High oil prices at around $100/barrel fueled the first shale oil boom in the US. Drilling rigs proliferated and the ensuing oil glut led to the sharp drop of price in 2015. Saudi Arabia then started a price war for a variety of reasons:
- to attack the shale oil industry (and take away the market share they had won),
- to hurt Iran whose return to the international oil market was imminent, and
- to hurt Russia because of the vulnerability of their budget to oil revenues
But most importantly they wished to attack the shale oil industry which was thought to have its Achilles heel in its relatively high production cost. With Saudi Arabian production cost at around $3/barrel, even a long period at low oil prices was considered a critical advantage. The strategy backfired and Saudi was forced to participate in OPEC’s production cuts to prop up the oil price. But even that action is now backfiring as the shale oil industry has emerged leaner and meaner and is now ramping up production again. Last week the oil price dropped some 10% as shale oil now retakes some of the market share it had lost.
The glut continues and we are unlikely to see prices much above $50-60/barrel for the next 2 or 3 years. The Saudi attacks have only helped shale oil to reduce its own costs dramatically. They are far less vulnerable to attack now than in 2015. At that time they needed an oil price of around $80 to make any reasonable profit. Now they are so much leaner that they are viable at oil prices even as low as $40/barrel (and some wells are now rivaling the Saudi production costs).
The U.S. shale cowboys are back on their horses and leading a strong recovery in the oil patch that is not expected to falter even as WTI prices dropped last week below $50 per barrel for the first time in more than two months.
With lessons learned from the oil price crash and budgets streamlined and focused on the most prolific shale plays, U.S. drillers are giving OPEC a hard time by raising output and hedging future production.

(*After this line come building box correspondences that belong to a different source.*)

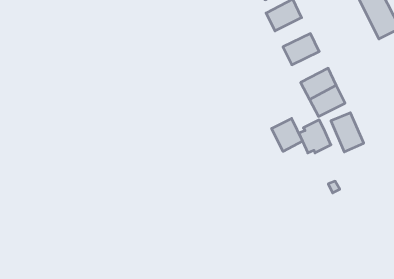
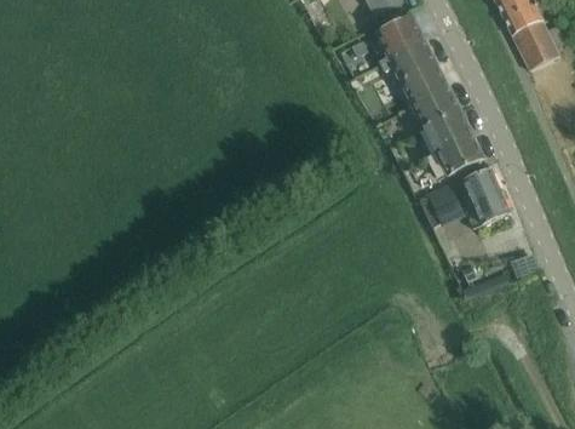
building: none -> [387,39,436,79]
building: none -> [410,85,459,126]
building: [272,118,302,151] -> none

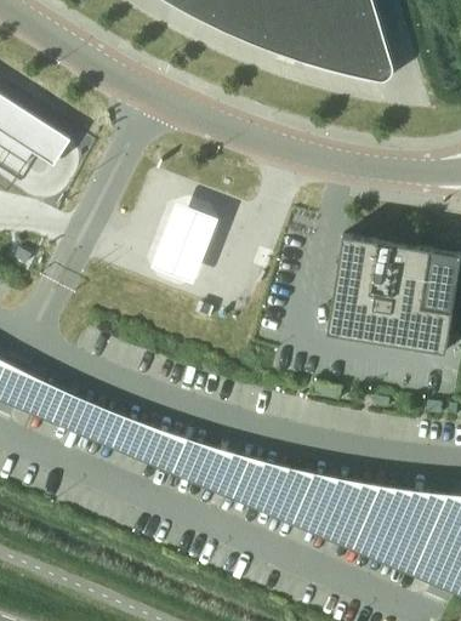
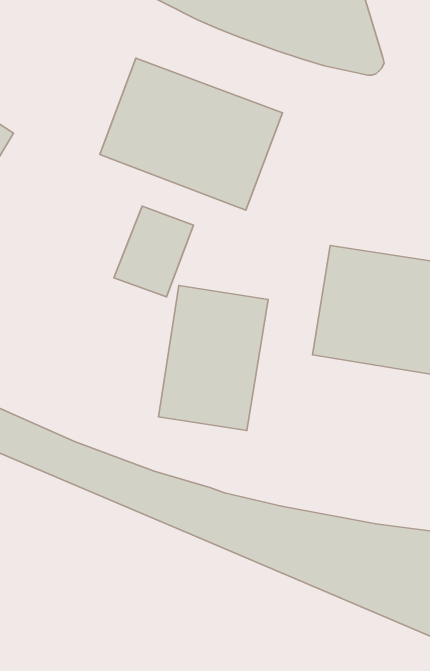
building: none -> [100,58,282,210]
building: none -> [159,285,268,431]

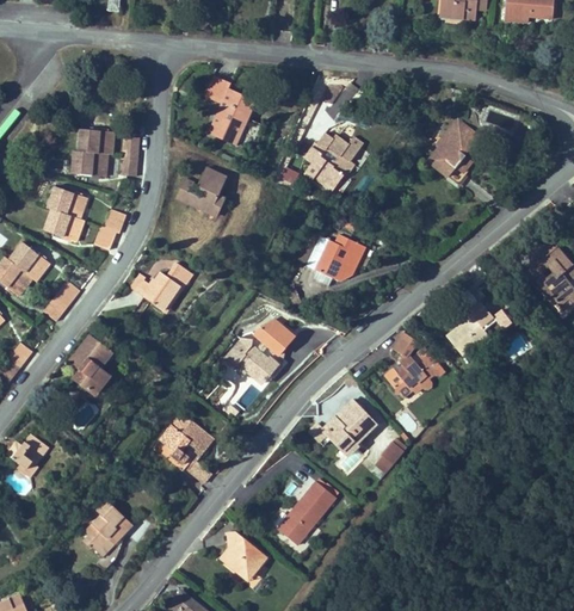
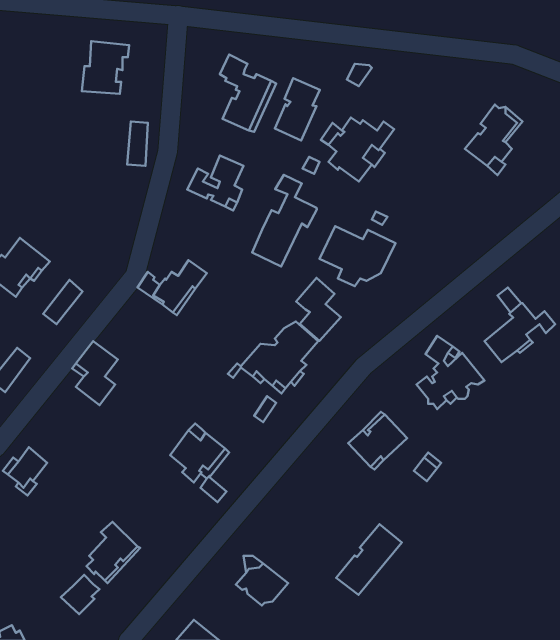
building: none -> [275,78,320,140]
building: [72,128,115,175] -> [82,41,129,94]
building: none -> [252,175,317,266]
building: [44,185,87,241] -> none
building: [94,208,126,249] -> none
building: none -> [296,278,341,341]
building: [277,480,337,544] -> [336,524,402,595]
building: none -> [61,575,99,614]

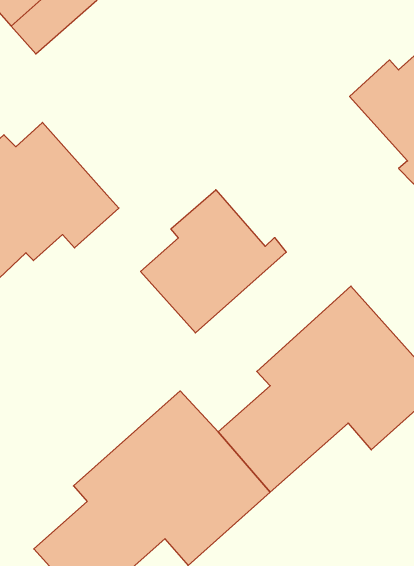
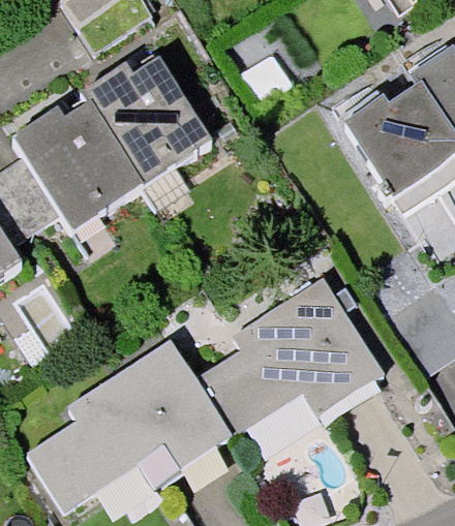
building: none -> [85,61,213,173]
building: [141,190,286,333] -> none

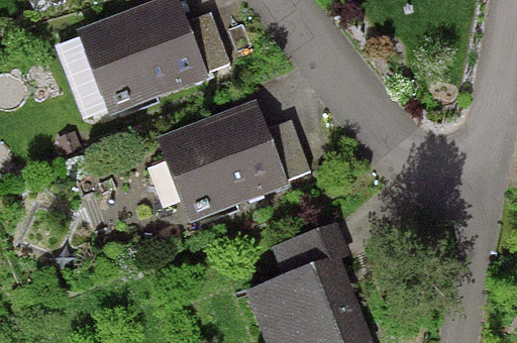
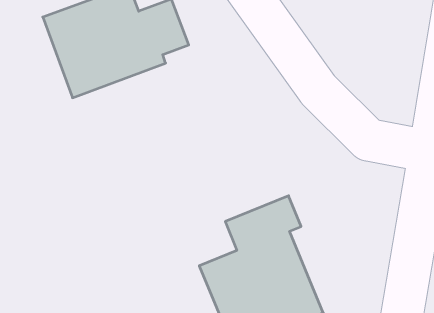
building: [158,103,311,222] -> none

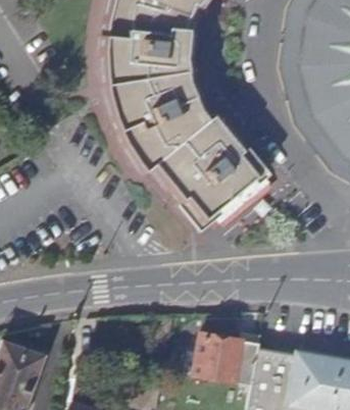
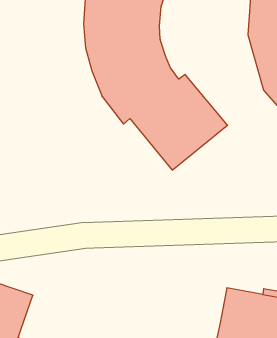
building: [196,332,264,387] -> none

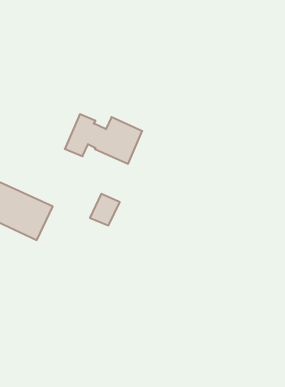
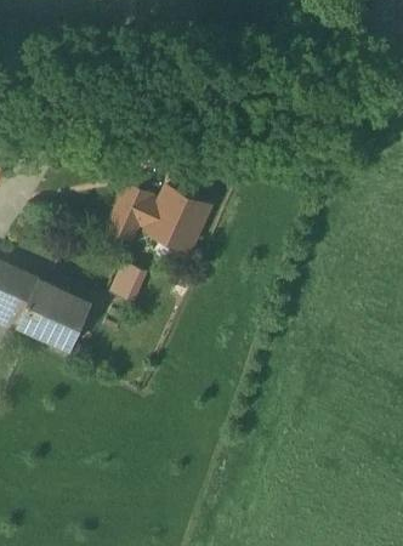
building: [90,194,120,225] -> [107,262,146,303]

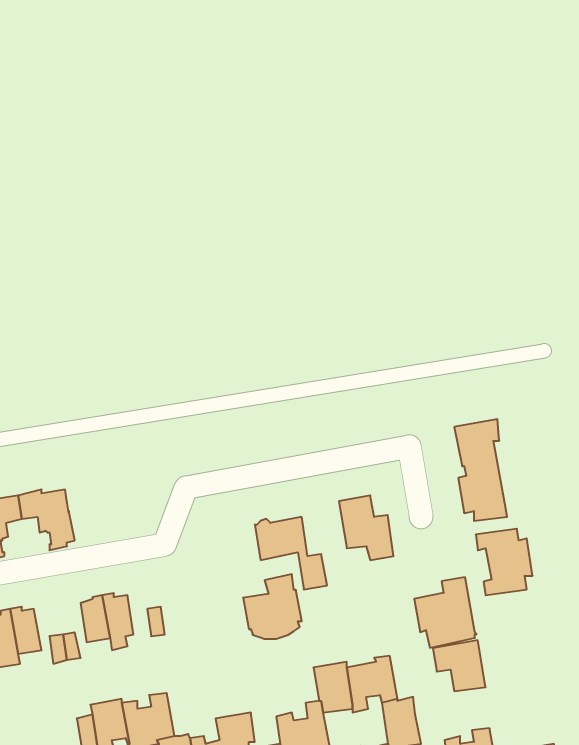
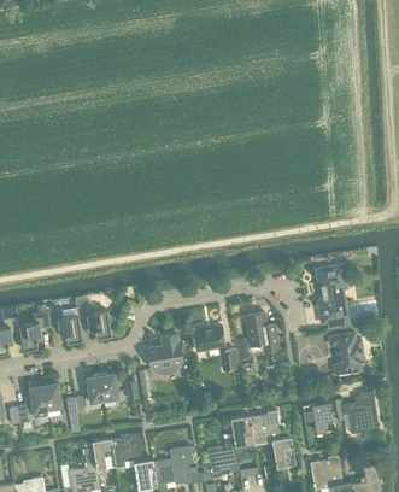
building: none -> [75,303,111,340]
building: [243,574,302,639] -> [146,333,182,373]
building: [414,577,477,648] -> [340,391,379,434]

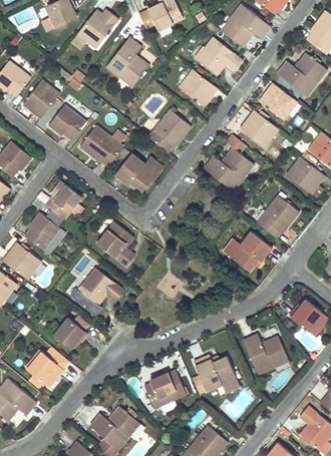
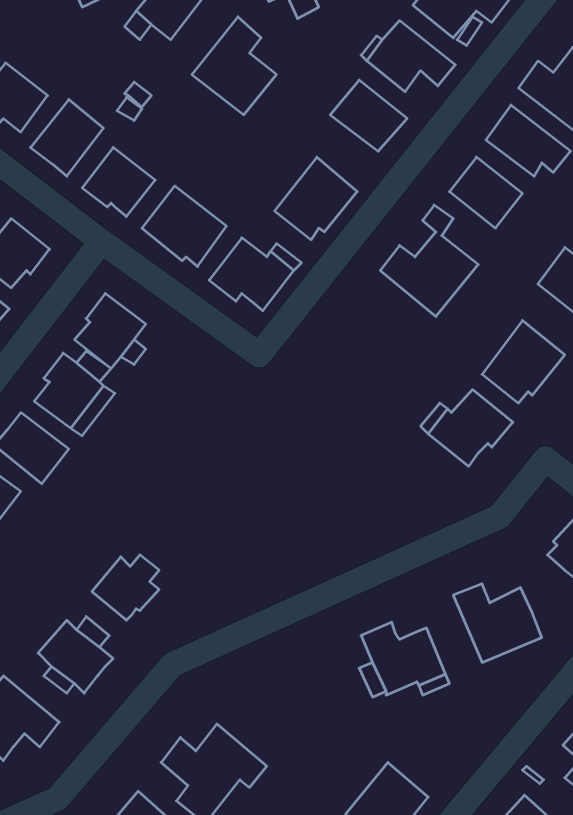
building: [95,221,132,267] -> none
building: [77,268,124,307] -> none
building: [144,368,187,407] -> none

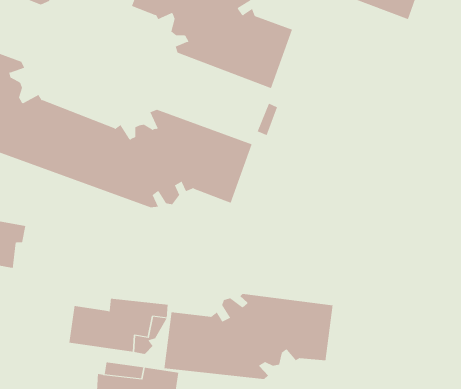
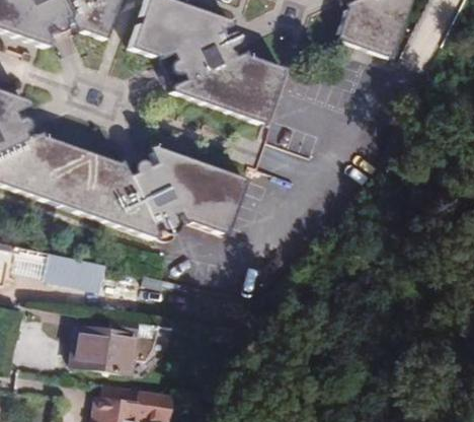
building: none -> [35,253,89,287]
building: [164,293,333,380] -> none

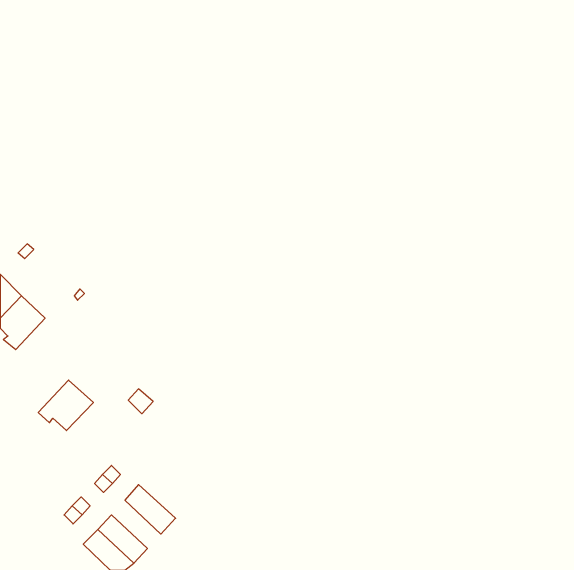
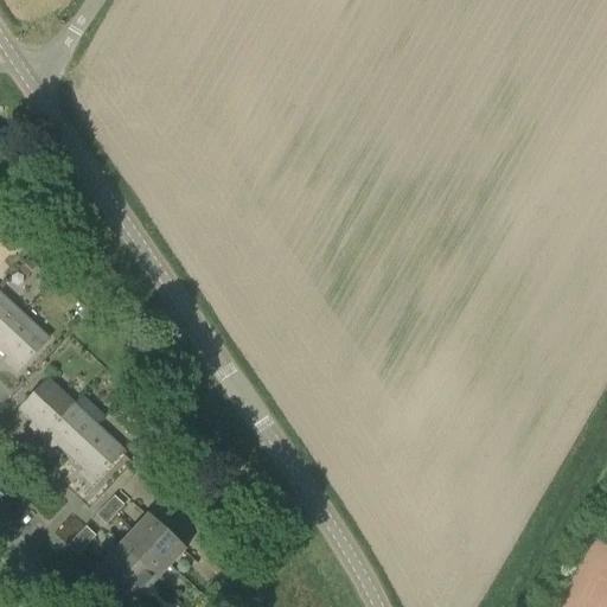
building: none -> [20,377,74,435]
building: none -> [71,424,124,483]
building: none -> [119,528,171,579]

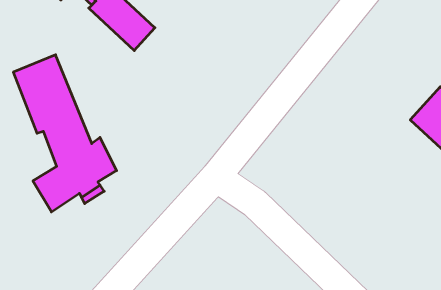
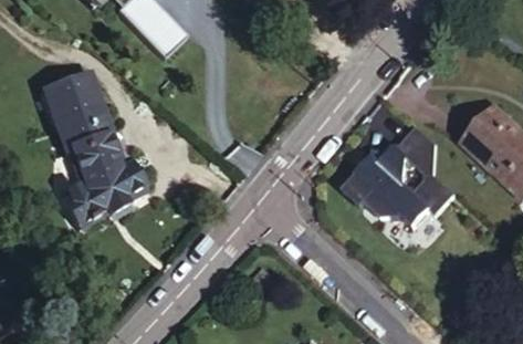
building: none -> [349,124,451,220]

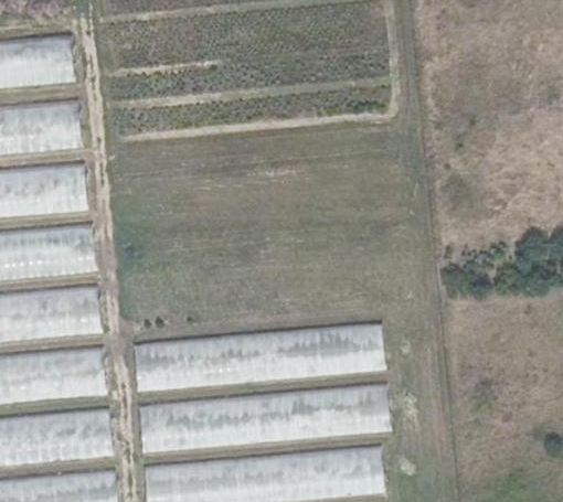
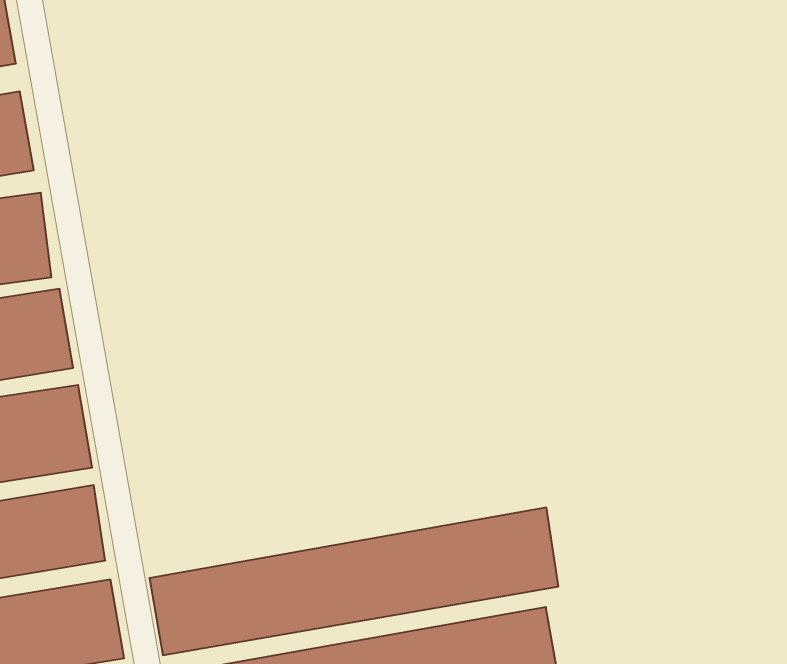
building: [129,322,383,394] -> none

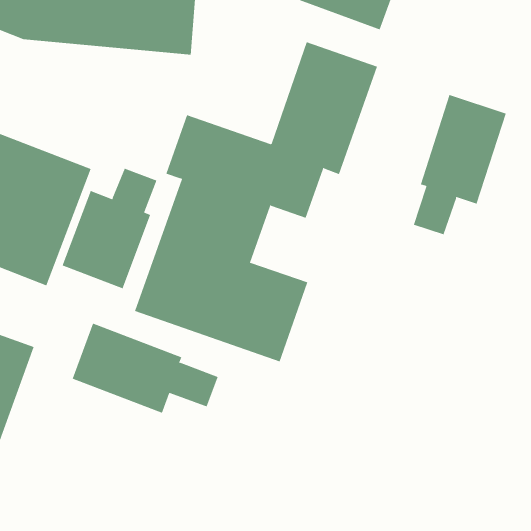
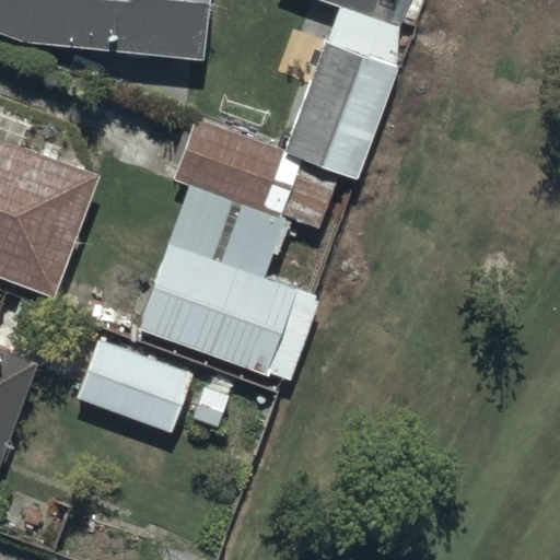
building: [413,94,506,235] -> none
building: [62,168,157,289] -> none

Meanwhile, the cartel members are trying to cut supply and fix the price of oil at such a range that would allow them to reap higher oil revenues, but not allow the shale patch to recover too much too fast.
Two and a half months into the supply-cut deal, it looks like OPEC is losing the campaign to prop up oil prices. The drop in prices that began last week saw them retreating to almost exactly the same level as on November 30 – just below $52/barrel for Brent – when the OPEC deal was announced, the International Energy Agency said in its monthly report on Wednesday.
At the same time, reduced breakeven prices in many shale plays and forward locking-in of production is allowing the companies currently drilling in the U.S. to turn in profits even at a price of oil at $40 a barrel. The U.S. shale patch has not only emerged leaner and more resilient from the downturn, it has also hedged future production with contracts guaranteeing the price of the crude they will be pumping a year or two from now, Bloomberg reports, citing industry executives and analysts.
This is a sign that OPEC may have underestimated—yet again—the resilience of the U.S. shale patch when the cartel decided to collectively curtail oil supply.
Last week Saudi officials told American oil producers that there would be “no free rides” and that they should not expect OPEC to extend or deepen the output cuts to make up for the jump in shale production in the U.S.
And U.S. shale output has been steadily growing in the past few months, thanks to, and quite ironically so, OPEC’s cuts that have been supporting WTI prices at above $50 (or at least above $48 this past week). The U.S. shale patch is expected to lift its April oil output by 109,000 bpd, the EIA said earlier this week.